Saturday, April 16, 2005

Stocks Plunge to Lowest Point Since Election

The The New York Times reports that
stocks tumbled to their lowest levels since the presidential election yesterday, extending a recent slump that has come amid fears that economic growth is slowing.

The sell-off yesterday was ignited by surprisingly weak earnings from I.B.M., and steepened throughout the day. It was the worst single day for the market this year and capped the worst week since August.

But it may be that general uncertainty - something that the stock market and millions of investors have never warmed to - is the real force behind the decline.

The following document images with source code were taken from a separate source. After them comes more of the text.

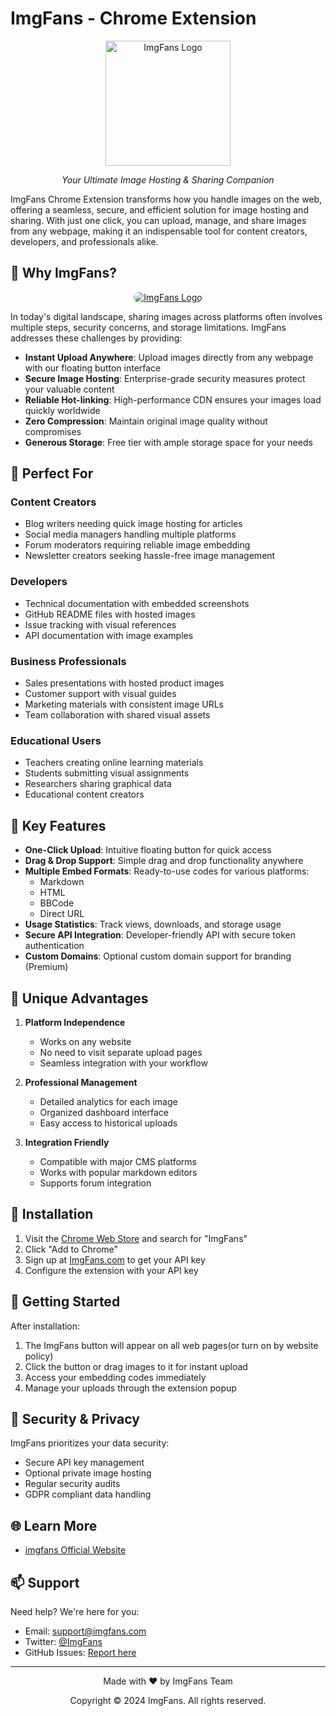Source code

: # ImgFans - Chrome Extension

<div align="center">
    <img src="https://imgfans.com/_FRIFU" alt="ImgFans Logo" width="200"/>
    <p><em>Your Ultimate Image Hosting & Sharing Companion</em></p>
</div>

ImgFans Chrome Extension transforms how you handle images on the web, offering a seamless, secure, and efficient solution for image hosting and sharing. With just one click, you can upload, manage, and share images from any webpage, making it an indispensable tool for content creators, developers, and professionals alike.

## 🌟 Why ImgFans?

<div align="center">
    <a href="https://imgfans.com?utm=readme" target="_blank">
        <img src="https://imgfans.com/_D4x2V" alt="ImgFans Logo" style="border-radius: 10px;"/>
    </a>
</div>

In today's digital landscape, sharing images across platforms often involves multiple steps, security concerns, and storage limitations. ImgFans addresses these challenges by providing:

- **Instant Upload Anywhere**: Upload images directly from any webpage with our floating button interface
- **Secure Image Hosting**: Enterprise-grade security measures protect your valuable content
- **Reliable Hot-linking**: High-performance CDN ensures your images load quickly worldwide
- **Zero Compression**: Maintain original image quality without compromises
- **Generous Storage**: Free tier with ample storage space for your needs

## 🎯 Perfect For

### Content Creators
- Blog writers needing quick image hosting for articles
- Social media managers handling multiple platforms
- Forum moderators requiring reliable image embedding
- Newsletter creators seeking hassle-free image management

### Developers
- Technical documentation with embedded screenshots
- GitHub README files with hosted images
- Issue tracking with visual references
- API documentation with image examples

### Business Professionals
- Sales presentations with hosted product images
- Customer support with visual guides
- Marketing materials with consistent image URLs
- Team collaboration with shared visual assets

### Educational Users
- Teachers creating online learning materials
- Students submitting visual assignments
- Researchers sharing graphical data
- Educational content creators

## 🚀 Key Features

- **One-Click Upload**: Intuitive floating button for quick access
- **Drag & Drop Support**: Simple drag and drop functionality anywhere
- **Multiple Embed Formats**: Ready-to-use codes for various platforms:
  - Markdown
  - HTML
  - BBCode
  - Direct URL
- **Usage Statistics**: Track views, downloads, and storage usage
- **Secure API Integration**: Developer-friendly API with secure token authentication
- **Custom Domains**: Optional custom domain support for branding (Premium)

## 💎 Unique Advantages

1. **Platform Independence**
   - Works on any website
   - No need to visit separate upload pages
   - Seamless integration with your workflow

2. **Professional Management**
   - Detailed analytics for each image
   - Organized dashboard interface
   - Easy access to historical uploads

3. **Integration Friendly**
   - Compatible with major CMS platforms
   - Works with popular markdown editors
   - Supports forum integration

## 🔧 Installation

1. Visit the [Chrome Web Store](https://chrome.google.com/webstore) and search for "ImgFans"
2. Click "Add to Chrome"
3. Sign up at [ImgFans.com](https://imgfans.com) to get your API key
4. Configure the extension with your API key

## 🎉 Getting Started

After installation:

1. The ImgFans button will appear on all web pages(or turn on by website policy)
2. Click the button or drag images to it for instant upload
3. Access your embedding codes immediately
4. Manage your uploads through the extension popup

## 🔐 Security & Privacy

ImgFans prioritizes your data security:

- Secure API key management
- Optional private image hosting
- Regular security audits
- GDPR compliant data handling

## 🌐 Learn More

- [imgfans Official Website](https://imgfans.com)

## 📫 Support

Need help? We're here for you:

- Email: support@imgfans.com
- Twitter: [@ImgFans](https://twitter.com/imgfans)
- GitHub Issues: [Report here](https://github.com/Travisun/Imgfans-chrome-extension/issues)

---

<div align="center">
    <p>Made with ❤️ by ImgFans Team</p>
    <p>Copyright © 2024 ImgFans. All rights reserved.</p>
</div>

While some economists are now suddenly predicting slower economic growth, others are not. And no one is talking about a slump. Federal Reserve officials have been worried about inflationary pressures, but any economic slowdown might help relieve those.

'Right now it's a no vote on the economic outlook for the next six months,' said Joseph Liro, an economist and market analyst with Stone & McCarthy Research Associates. 'And that is because of the uncertainty about the impact of oil' on consumer spending, corporate profits and inflation, he said.

The persistence of crude oil prices above $50 a barrel, he said, 'is certainly doing something to consumer sentiment,' a fact reflected in the decline in April consumer confidence reported yesterday.

Worries that the economy may be softening flared up this week after reports showed weak monthly retail sales and an unexpected surge in the nation's trade deficit with the rest of the world. Many economists have lowered their estimates on how much the economy grew in the first three months of the year and are reviewing their forecasts for the rest of the year.
Not mentioned in this article was a comment by the IBM CFO. Reuters reported that IBM
Chief Financial Officer Mark Loughridge said the company had trouble closing short-term services contracts in the last two weeks of March and that, as a result, he could not predict whether IBM would live up to analysts' second-quarter targets.
Furthermore, those who do what's called technical analysis on stock prices claim that the stock market indices have reversed their primary upward trend (which presumably took effect when the Dow rose about 10,400 last November) and are now heading downward. If you look at the accompanying chart, prices seemed to peek in January of last year and have been heading slowly downward since then. The period between the election and now looks like a brief Republican bubble, which has since burst. The current question is how far lower will prices go.

Large, round numbers like 10,000 on the Dow are always psychological barriers. It will be interesting to see what happens if we get there or to 9,700.

Of course trends change all the time, and so-called technical analysis is like reading tea leaves. But nonetheless, something does seem to be happening. It may be that the Federal deficit, the trade deficit, the price of oil, etc. are starting to take their toll.

When the markets crashed a few years ago, a longer term prediction was that the following few years would see no long term price trend but that prices would see-saw over a price range for quite a few years. Perhaps that's really what's happening. The second chart gives a longer-term view.